Ursula K. LeGuin wrote the above in Left Hand of Darkness (1969), which I am rereading for the first time in about 20 (possibly 30) years.
This is good stuff, so let me quote more of the passage here:
To be an atheist is to maintain God. His existence or his nonexistence, it amounts to much the same, on the plane of proof. Thus proof is a word not often used among the Handdarata, who have chosen not to treat God as a fact, subject either to proof or to belief: and they have broken the circle, and go free.
To learn which questions are unanswerable, and not to answer them: this skill is most needful in times of stress and darkness.
To break the circle and go free – that’s Nirvana, is it not?

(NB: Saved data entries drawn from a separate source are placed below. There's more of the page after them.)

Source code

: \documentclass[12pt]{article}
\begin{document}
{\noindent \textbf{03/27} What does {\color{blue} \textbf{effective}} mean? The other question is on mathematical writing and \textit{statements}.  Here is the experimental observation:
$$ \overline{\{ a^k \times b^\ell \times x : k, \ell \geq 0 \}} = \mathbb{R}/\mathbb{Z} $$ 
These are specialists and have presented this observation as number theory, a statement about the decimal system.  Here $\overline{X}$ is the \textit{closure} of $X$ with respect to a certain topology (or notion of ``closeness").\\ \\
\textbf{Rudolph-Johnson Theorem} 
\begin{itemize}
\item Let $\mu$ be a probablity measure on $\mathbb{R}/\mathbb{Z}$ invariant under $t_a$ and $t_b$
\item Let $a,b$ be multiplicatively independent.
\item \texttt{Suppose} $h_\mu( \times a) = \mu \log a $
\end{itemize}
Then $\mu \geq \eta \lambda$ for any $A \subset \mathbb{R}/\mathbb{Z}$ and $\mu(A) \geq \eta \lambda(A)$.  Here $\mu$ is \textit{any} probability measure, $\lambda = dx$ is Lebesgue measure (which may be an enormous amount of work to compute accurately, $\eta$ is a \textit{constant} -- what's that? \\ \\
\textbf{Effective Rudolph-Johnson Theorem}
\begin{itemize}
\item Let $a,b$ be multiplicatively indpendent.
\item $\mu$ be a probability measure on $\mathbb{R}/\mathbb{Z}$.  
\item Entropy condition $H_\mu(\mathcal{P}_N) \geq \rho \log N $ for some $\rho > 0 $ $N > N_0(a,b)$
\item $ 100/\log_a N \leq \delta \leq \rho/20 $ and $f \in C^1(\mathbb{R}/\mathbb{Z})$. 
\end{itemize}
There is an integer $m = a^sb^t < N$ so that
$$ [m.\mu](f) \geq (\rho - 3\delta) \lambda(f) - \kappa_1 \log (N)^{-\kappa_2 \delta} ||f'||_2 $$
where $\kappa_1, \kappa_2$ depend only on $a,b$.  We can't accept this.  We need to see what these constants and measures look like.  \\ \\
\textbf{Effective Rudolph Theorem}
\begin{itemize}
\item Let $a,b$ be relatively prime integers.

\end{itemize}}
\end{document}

I’m excited to explore these ideas in greater depth as I study Buddhism more. But as I’m just beginning that journey, I’ll save writing about it for a later date.
Speaking of writing…
I’ve always adored LeGuin’s writing. Her language sparkles with shiny turns of phrases, and rumbles with deep emotion. On my re-read, though, I find that I have become, somewhat sadly, a much more efficient reader than I had been in my past. I blame grad school, where I trained myself to read tons of (frequently poorly crafted/written) articles and extract facts. The articles and books and chapters held much useful information, but presented in language that was so stripped of beauty, wit, or even conciseness, that I learned to stop bothering about the words and just suck out the facts. I’m not saying that I was expecting scientific articles and site reports to be literary gems or anything, but good lord, the writing could be so dire that it would impede understanding. I was utterly surprised at how scientists, professionals in their field, authors of papers and books, (and native English speakers to boot!) could write with so little care for conciseness and control of narrative.
So I have become a very efficient reader, a reader of plot and character. The structure beneath the words on the page. This is good in some respects, as my age and experience allow me to touch the depths of books, their connections with other stories, their roots in culture. But on the other hand, I am prone to missing some beautiful words arranged in beautiful ways.
Time to slow down and enjoy the journey more, I think!